Même son de cloche chez Olivier Hanne, pour qui le profil et le rôle de ces femmes peuvent évoluer au fil des mois: "ainsi une simple supportrice change très rapidement de ton et devient une propagandiste, ou une conseillère. Contrairement aux impressions médiatiques, ce sont pour la plupart des femmes mûres, souvent en couple, travaillant, mais qui ont une activité parallèle de propagandiste de Daech sur les réseaux sociaux. Elles sont réactives, connectées, réalistes. Il n’y a là nul romantisme adolescent. Brutalement, leur compte est désactivé volontairement ou elles se mettent en silence, prélude au passage en Syrie ou en raison du contrôle marital sur cette vie privée numérique peu conforme avec les exigences de la piété salafiste".

"Regardez, même des femmes s'y mettent"

Alors que plusieurs cas d'implication de femmes dans des attentats ont été observés ces derniers mois, celles-ci n'ont pas forcément été adoubées par l'organisation Etat islamique. C'est le cas d'un commando de trois femmes arrêté début septembre à Paris, soupçonné d'avoir planifié un attentat devant Notre-Dame.

"Elles ont été incitées à passer à l'acte depuis la Syrie, par le djihadiste français Rachid Kassim. Mais elles n'ont pas été adoubées par Daech. Les appels à passer à l'acte s'adressant à des femmes n'ont pas été repris officiellement par des organes médiatiques de l'organisation terroriste", indique Wassim Nasr. "Par ailleurs, Daech ne va jamais revendiquer ce qui s'est passé à Paris, pour la simple raison que les trois femmes ont été arrêtées vivantes. Pas parce que l'opération a été un échec, mais pour alléger leur peine judiciaire", explique-t-il.
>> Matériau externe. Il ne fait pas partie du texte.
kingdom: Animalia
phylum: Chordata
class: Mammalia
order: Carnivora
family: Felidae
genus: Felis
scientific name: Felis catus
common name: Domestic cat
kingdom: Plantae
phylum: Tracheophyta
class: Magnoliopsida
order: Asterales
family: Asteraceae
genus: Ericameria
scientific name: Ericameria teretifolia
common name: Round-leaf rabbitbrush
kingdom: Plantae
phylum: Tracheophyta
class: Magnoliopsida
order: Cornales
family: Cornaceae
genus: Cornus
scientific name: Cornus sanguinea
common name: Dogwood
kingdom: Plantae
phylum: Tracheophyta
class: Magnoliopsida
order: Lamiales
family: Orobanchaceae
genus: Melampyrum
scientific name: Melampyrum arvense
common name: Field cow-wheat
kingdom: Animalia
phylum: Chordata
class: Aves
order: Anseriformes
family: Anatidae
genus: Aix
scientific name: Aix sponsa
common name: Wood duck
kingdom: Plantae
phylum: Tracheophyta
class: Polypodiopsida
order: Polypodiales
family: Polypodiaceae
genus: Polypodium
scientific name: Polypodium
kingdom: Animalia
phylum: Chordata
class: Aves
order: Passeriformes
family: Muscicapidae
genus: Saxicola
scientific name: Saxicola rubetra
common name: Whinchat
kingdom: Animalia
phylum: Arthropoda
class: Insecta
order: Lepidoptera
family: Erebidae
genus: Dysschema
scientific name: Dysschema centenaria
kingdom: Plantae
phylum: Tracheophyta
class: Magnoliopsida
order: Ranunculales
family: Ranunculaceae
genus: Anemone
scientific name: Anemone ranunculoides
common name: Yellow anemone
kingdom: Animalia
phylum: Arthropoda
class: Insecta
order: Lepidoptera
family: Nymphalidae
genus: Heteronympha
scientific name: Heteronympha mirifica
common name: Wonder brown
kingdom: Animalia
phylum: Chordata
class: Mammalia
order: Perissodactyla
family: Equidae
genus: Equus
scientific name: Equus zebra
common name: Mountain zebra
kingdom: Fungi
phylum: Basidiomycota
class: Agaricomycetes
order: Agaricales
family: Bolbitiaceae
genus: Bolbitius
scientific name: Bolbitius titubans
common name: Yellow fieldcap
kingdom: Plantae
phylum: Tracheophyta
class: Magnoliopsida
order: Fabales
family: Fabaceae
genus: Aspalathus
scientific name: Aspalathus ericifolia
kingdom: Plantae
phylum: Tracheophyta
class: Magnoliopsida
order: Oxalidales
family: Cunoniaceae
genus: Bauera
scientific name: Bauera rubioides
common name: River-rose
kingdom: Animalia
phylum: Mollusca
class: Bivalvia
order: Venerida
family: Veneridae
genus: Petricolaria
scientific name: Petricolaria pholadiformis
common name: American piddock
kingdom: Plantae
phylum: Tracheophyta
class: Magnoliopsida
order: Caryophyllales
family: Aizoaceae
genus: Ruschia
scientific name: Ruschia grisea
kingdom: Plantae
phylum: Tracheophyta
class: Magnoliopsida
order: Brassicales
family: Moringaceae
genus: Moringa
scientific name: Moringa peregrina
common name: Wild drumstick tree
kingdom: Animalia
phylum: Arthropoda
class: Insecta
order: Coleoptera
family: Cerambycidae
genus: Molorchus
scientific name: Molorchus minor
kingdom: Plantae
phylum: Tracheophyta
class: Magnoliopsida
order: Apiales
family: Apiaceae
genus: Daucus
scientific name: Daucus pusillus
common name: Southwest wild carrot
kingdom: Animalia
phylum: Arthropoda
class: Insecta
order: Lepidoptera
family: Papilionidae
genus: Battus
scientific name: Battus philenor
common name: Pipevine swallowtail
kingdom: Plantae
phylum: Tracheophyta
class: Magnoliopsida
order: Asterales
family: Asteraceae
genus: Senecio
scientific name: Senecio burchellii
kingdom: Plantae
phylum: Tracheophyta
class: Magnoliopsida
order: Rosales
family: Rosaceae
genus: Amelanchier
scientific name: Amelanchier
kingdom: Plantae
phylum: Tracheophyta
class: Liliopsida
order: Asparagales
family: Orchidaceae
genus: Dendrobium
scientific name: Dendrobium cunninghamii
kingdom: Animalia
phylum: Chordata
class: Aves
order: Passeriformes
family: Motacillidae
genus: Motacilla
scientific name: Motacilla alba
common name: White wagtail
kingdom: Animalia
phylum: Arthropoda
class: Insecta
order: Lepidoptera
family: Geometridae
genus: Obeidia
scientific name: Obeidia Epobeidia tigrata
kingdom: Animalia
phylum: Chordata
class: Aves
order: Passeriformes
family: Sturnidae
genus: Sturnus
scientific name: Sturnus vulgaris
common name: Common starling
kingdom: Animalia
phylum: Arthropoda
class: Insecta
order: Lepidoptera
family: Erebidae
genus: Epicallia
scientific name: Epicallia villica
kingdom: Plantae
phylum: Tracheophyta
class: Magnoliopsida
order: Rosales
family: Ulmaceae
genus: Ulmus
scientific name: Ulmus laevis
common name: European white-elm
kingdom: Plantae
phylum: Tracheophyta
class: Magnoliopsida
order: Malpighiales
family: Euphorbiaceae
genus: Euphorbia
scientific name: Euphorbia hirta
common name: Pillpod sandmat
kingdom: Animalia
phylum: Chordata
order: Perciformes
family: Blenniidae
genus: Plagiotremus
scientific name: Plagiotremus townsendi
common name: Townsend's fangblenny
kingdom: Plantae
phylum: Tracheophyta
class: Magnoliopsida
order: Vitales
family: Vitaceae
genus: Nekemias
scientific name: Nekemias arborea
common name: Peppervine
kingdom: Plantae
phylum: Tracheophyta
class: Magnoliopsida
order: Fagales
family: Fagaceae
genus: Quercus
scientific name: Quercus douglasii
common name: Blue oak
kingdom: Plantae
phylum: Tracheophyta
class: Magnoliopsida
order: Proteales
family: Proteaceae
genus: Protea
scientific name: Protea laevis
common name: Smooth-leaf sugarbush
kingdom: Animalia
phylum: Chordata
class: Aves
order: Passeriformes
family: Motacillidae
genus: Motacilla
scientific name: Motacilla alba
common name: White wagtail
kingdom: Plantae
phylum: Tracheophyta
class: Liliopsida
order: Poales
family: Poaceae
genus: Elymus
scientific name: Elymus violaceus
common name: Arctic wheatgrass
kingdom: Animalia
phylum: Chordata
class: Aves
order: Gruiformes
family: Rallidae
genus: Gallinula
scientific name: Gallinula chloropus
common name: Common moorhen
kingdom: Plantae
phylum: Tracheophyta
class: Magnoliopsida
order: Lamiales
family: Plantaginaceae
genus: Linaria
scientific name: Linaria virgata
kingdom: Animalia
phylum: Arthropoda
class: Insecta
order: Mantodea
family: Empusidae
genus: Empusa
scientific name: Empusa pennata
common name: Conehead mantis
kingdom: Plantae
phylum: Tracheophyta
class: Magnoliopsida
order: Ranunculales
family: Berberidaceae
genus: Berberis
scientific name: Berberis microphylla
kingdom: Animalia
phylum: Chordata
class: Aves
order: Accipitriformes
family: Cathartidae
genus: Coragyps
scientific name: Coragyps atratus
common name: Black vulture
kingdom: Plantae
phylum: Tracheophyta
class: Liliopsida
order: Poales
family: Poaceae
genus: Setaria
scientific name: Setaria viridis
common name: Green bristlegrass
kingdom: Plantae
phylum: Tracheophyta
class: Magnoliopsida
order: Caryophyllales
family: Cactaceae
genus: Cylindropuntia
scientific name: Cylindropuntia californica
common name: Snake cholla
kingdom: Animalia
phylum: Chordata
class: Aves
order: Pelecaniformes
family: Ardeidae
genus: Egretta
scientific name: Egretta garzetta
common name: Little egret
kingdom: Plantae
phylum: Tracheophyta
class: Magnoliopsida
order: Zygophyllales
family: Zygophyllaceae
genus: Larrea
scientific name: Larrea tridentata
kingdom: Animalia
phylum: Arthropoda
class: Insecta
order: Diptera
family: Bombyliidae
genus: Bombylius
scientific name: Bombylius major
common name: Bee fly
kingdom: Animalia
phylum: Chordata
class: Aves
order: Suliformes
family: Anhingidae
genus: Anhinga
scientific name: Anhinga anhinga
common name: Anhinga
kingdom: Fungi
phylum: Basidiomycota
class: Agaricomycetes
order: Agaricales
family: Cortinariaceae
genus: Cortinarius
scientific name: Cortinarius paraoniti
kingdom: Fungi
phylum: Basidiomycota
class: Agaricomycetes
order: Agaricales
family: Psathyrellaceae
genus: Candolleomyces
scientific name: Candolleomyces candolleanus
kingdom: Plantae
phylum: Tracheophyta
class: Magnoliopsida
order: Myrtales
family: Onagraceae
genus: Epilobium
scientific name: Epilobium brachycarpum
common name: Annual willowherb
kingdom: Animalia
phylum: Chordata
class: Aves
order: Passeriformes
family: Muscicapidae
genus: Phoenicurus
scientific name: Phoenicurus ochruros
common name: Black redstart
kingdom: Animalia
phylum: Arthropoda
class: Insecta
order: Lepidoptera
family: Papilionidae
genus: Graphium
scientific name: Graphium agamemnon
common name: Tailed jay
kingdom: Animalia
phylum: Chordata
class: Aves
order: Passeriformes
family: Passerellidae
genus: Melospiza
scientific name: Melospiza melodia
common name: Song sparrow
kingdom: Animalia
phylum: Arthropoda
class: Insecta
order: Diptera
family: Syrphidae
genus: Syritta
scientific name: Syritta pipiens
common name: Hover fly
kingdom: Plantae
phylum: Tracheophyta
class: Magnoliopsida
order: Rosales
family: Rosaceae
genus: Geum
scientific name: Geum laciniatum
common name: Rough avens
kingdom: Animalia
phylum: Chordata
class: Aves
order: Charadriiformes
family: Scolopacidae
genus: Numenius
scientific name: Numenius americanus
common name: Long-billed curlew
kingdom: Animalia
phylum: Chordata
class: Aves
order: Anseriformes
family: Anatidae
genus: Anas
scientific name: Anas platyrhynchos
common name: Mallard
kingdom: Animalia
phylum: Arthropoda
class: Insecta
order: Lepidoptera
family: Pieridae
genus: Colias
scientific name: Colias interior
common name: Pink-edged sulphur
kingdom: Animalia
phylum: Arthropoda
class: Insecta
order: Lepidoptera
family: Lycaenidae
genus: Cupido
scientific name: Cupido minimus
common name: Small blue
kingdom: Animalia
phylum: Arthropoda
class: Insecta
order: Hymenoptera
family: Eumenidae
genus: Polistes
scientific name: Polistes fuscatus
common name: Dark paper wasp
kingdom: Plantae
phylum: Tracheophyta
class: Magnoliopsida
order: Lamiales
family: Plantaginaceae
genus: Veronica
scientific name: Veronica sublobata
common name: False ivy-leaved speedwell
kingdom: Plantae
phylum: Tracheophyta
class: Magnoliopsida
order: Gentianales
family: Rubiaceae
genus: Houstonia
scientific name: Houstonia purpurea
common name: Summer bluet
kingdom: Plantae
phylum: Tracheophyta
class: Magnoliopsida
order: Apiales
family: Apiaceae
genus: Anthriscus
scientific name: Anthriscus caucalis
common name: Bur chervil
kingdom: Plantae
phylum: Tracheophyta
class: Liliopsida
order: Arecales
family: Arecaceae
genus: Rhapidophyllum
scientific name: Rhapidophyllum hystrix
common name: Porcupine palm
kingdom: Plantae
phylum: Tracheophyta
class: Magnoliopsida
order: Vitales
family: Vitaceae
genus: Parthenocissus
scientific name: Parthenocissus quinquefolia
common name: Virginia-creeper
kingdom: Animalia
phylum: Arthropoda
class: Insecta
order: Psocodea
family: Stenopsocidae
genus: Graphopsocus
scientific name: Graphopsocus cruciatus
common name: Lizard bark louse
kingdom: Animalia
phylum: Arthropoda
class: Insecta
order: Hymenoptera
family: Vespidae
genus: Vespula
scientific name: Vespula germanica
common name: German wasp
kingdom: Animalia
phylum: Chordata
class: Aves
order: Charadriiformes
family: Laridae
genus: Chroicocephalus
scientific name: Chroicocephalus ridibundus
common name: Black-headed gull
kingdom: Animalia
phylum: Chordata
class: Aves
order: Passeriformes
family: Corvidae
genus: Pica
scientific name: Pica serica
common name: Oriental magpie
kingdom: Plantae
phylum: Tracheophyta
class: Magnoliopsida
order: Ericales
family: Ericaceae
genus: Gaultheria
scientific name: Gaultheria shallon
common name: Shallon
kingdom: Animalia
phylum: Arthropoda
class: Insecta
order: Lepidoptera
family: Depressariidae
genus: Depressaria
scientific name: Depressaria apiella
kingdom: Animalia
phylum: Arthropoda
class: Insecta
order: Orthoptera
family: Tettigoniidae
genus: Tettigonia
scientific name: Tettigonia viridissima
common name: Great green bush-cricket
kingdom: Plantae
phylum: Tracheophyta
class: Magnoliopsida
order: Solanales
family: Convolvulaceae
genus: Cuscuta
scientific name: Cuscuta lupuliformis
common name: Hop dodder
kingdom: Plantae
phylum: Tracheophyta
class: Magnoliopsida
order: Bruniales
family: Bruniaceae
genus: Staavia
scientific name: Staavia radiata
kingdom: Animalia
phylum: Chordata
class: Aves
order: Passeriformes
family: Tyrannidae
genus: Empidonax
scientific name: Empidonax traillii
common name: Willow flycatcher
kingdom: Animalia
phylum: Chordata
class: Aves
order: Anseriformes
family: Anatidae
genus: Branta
Une attaque a également été menée début septembre (mais a échoué) à Mombasa au Kenya, par trois femmes qui ont, elles, été exécutées par la police. "L'attaque a été revendiquée par Daech, mais les femmes ont été qualifiées de 'sympathisantes', et non de 'combattantes'. Si des femmes agissent en dehors du territoire syro-irakien, Daech a l'air de prendre ça à son compte sans pour autant qualifier les femmes de 'soldats du califat'"

Dans sa production de propagande, "l'organisation terroriste se sert aussi de ces attaques perpétrées par des femmes pour pousser les hommes à passer à l'action et commettre des attentats en leur disant, en substance: 'regardez, même des femmes s'y mettent'", conclut-il.

Au Maroc, le démantèlement de cellules djihadistes composées de femmes reste un fait extrêmement rare. Outre la cellule démantelée lundi, les autorités marocaines avaient démantelé en novembre 2015 une cellule terroriste de trois membres, dont une femme, partisans de l’organisation Etat Islamique. La plus connues des combattantes marocaines est Fatiha Mejjati, surnommée la veuve noire d'Al Qaïda. Veuve du jihadiste Abdelkrim Mejjati tué en Arabie saoudite en 2005, elle avait quitté le Maroc en juillet 2014 pour rejoindre les rangs de Daech en Syrie. Elle avait alors épousé le bras droit d’Abou Bakr al-Baghdadi et annoncé son intention de mener une opération kamikaze.